- Exercise prompt:
Transcribe each of the records below exactly, excluding all pictures.

Data excerpts:

• • • • •

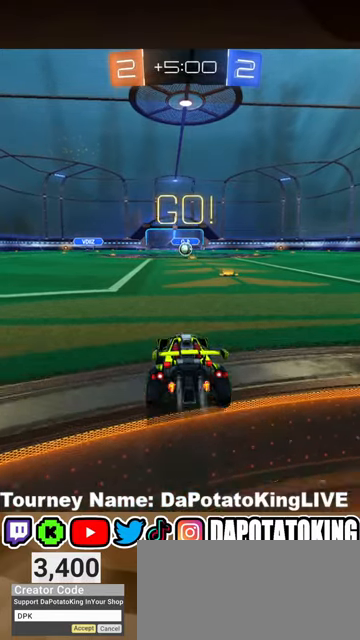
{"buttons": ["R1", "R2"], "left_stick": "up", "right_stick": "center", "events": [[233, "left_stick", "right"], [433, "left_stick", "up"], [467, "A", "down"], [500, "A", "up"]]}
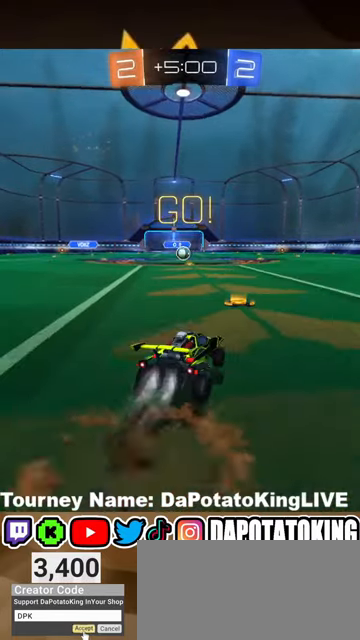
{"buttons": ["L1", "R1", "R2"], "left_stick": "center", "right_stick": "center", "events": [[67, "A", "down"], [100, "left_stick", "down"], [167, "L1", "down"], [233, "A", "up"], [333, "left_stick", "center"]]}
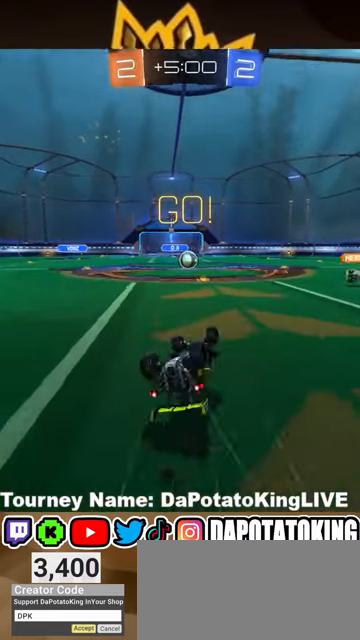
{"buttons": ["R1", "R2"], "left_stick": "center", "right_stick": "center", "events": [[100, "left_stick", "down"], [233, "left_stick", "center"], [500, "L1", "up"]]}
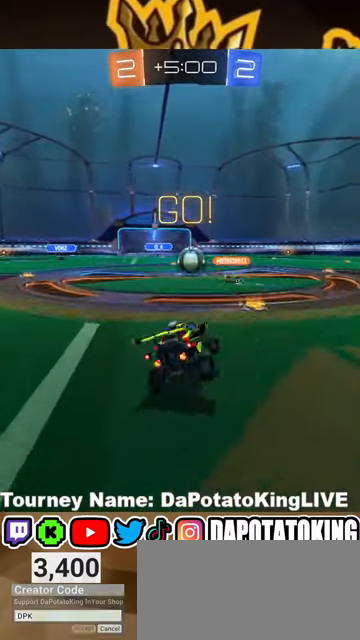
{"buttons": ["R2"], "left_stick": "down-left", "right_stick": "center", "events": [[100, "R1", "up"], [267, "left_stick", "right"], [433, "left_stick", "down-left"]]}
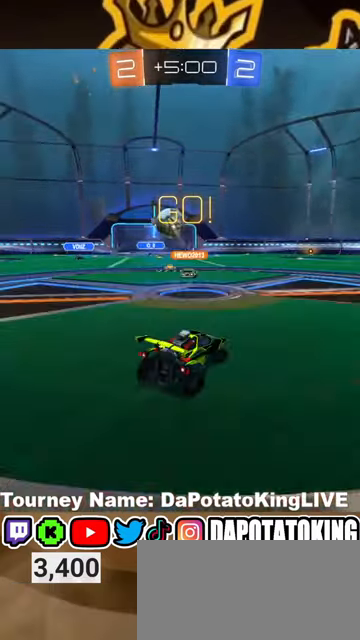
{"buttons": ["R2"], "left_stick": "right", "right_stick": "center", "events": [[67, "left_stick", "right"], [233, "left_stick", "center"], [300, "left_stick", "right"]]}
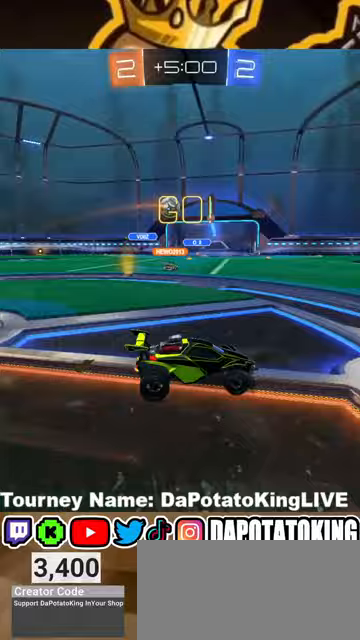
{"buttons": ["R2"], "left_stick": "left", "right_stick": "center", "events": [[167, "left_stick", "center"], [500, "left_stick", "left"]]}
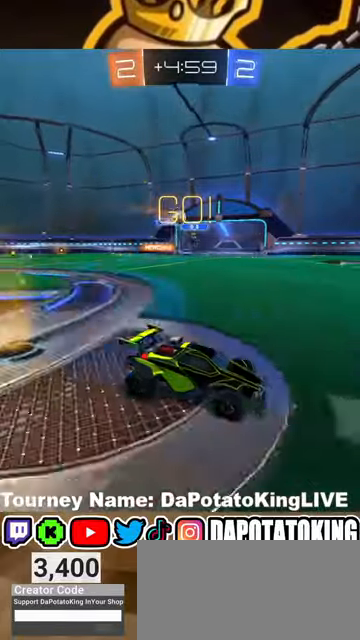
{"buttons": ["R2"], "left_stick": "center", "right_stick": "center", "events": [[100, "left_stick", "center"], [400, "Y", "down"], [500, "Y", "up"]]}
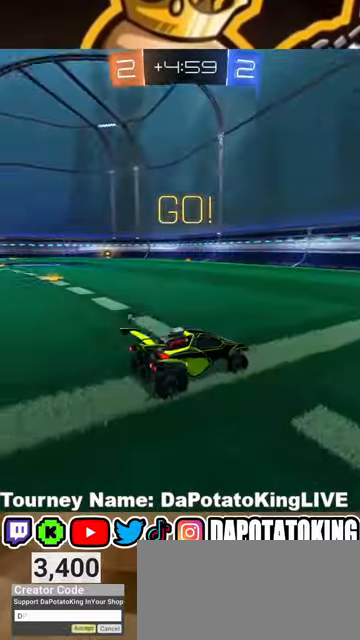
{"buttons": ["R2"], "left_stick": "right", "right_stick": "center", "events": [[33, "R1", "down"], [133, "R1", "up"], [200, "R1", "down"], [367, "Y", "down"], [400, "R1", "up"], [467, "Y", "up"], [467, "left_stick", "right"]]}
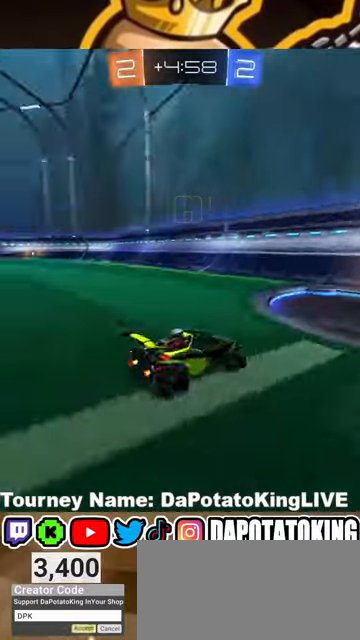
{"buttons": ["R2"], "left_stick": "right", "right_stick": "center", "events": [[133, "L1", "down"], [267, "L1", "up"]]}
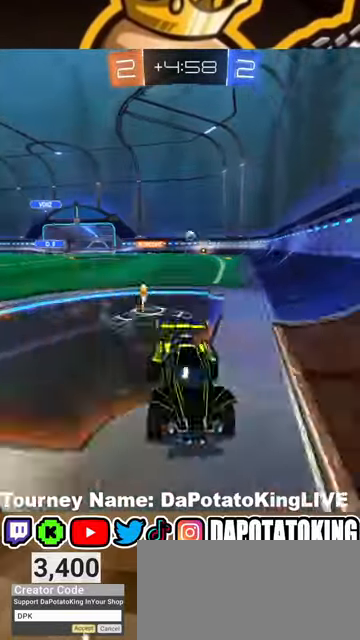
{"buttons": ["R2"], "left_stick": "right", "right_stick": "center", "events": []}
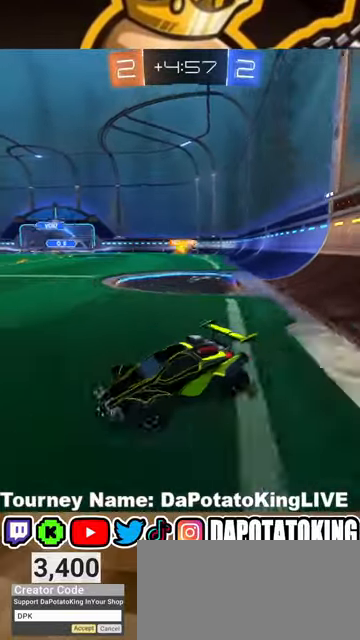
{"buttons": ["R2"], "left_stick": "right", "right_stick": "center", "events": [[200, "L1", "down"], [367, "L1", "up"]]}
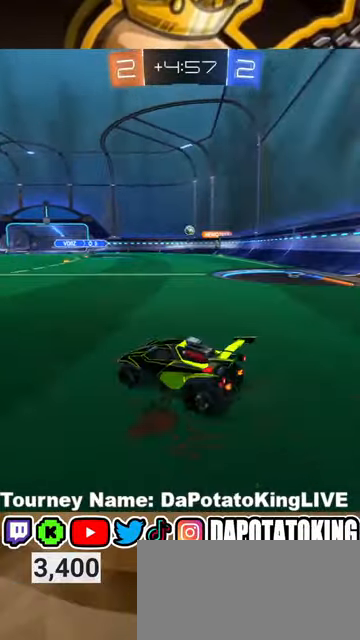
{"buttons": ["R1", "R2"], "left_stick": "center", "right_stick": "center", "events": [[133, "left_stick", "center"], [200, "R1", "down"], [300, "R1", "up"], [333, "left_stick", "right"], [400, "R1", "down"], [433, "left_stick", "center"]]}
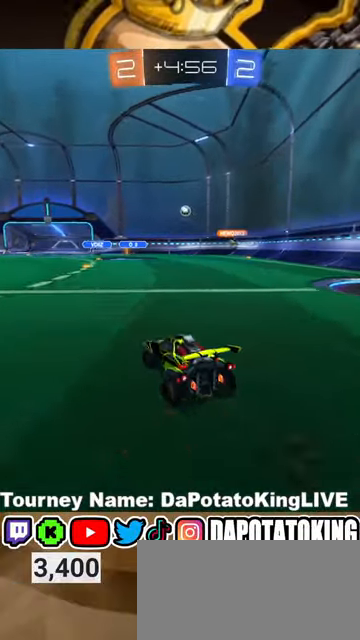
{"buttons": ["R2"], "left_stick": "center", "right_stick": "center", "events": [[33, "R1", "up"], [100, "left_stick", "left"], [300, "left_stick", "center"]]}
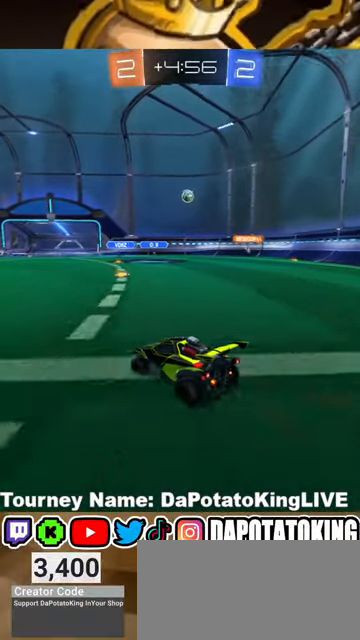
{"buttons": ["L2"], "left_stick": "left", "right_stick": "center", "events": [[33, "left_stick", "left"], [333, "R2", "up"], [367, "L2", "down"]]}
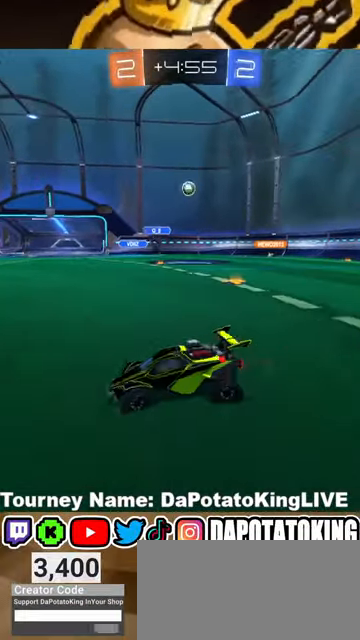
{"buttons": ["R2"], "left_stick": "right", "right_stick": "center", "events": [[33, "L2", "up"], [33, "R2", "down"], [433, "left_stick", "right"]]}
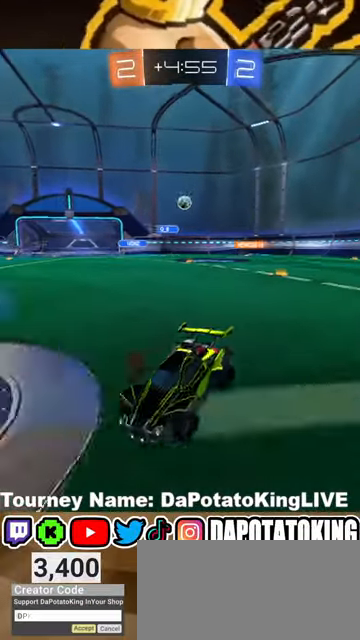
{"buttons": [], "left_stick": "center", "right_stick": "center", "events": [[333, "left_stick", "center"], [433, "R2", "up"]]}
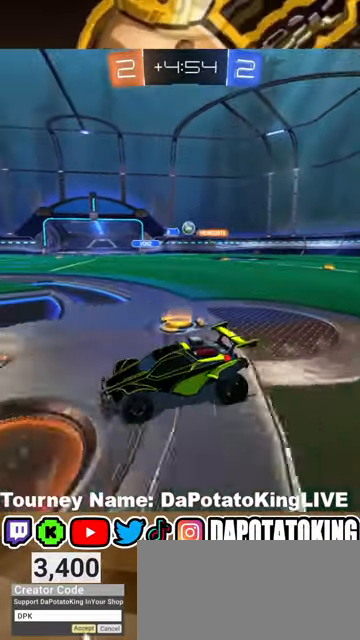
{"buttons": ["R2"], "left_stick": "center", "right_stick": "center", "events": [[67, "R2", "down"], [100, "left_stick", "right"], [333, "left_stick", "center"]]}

• • • • •

- Solution to the problem:
{"buttons": ["R1", "R2"], "left_stick": "up", "right_stick": "center", "events": [[233, "left_stick", "right"], [433, "left_stick", "up"], [467, "A", "down"], [500, "A", "up"]]}
{"buttons": ["L1", "R1", "R2"], "left_stick": "center", "right_stick": "center", "events": [[67, "A", "down"], [100, "left_stick", "down"], [167, "L1", "down"], [233, "A", "up"], [333, "left_stick", "center"]]}
{"buttons": ["R1", "R2"], "left_stick": "center", "right_stick": "center", "events": [[100, "left_stick", "down"], [233, "left_stick", "center"], [500, "L1", "up"]]}
{"buttons": ["R2"], "left_stick": "down-left", "right_stick": "center", "events": [[100, "R1", "up"], [267, "left_stick", "right"], [433, "left_stick", "down-left"]]}
{"buttons": ["R2"], "left_stick": "right", "right_stick": "center", "events": [[67, "left_stick", "right"], [233, "left_stick", "center"], [300, "left_stick", "right"]]}
{"buttons": ["R2"], "left_stick": "left", "right_stick": "center", "events": [[167, "left_stick", "center"], [500, "left_stick", "left"]]}
{"buttons": ["R2"], "left_stick": "center", "right_stick": "center", "events": [[100, "left_stick", "center"], [400, "Y", "down"], [500, "Y", "up"]]}
{"buttons": ["R2"], "left_stick": "right", "right_stick": "center", "events": [[33, "R1", "down"], [133, "R1", "up"], [200, "R1", "down"], [367, "Y", "down"], [400, "R1", "up"], [467, "Y", "up"], [467, "left_stick", "right"]]}
{"buttons": ["R2"], "left_stick": "right", "right_stick": "center", "events": [[133, "L1", "down"], [267, "L1", "up"]]}
{"buttons": ["R2"], "left_stick": "right", "right_stick": "center", "events": []}
{"buttons": ["R2"], "left_stick": "right", "right_stick": "center", "events": [[200, "L1", "down"], [367, "L1", "up"]]}
{"buttons": ["R1", "R2"], "left_stick": "center", "right_stick": "center", "events": [[133, "left_stick", "center"], [200, "R1", "down"], [300, "R1", "up"], [333, "left_stick", "right"], [400, "R1", "down"], [433, "left_stick", "center"]]}
{"buttons": ["R2"], "left_stick": "center", "right_stick": "center", "events": [[33, "R1", "up"], [100, "left_stick", "left"], [300, "left_stick", "center"]]}
{"buttons": ["L2"], "left_stick": "left", "right_stick": "center", "events": [[33, "left_stick", "left"], [333, "R2", "up"], [367, "L2", "down"]]}
{"buttons": ["R2"], "left_stick": "right", "right_stick": "center", "events": [[33, "L2", "up"], [33, "R2", "down"], [433, "left_stick", "right"]]}
{"buttons": [], "left_stick": "center", "right_stick": "center", "events": [[333, "left_stick", "center"], [433, "R2", "up"]]}
{"buttons": ["R2"], "left_stick": "center", "right_stick": "center", "events": [[67, "R2", "down"], [100, "left_stick", "right"], [333, "left_stick", "center"]]}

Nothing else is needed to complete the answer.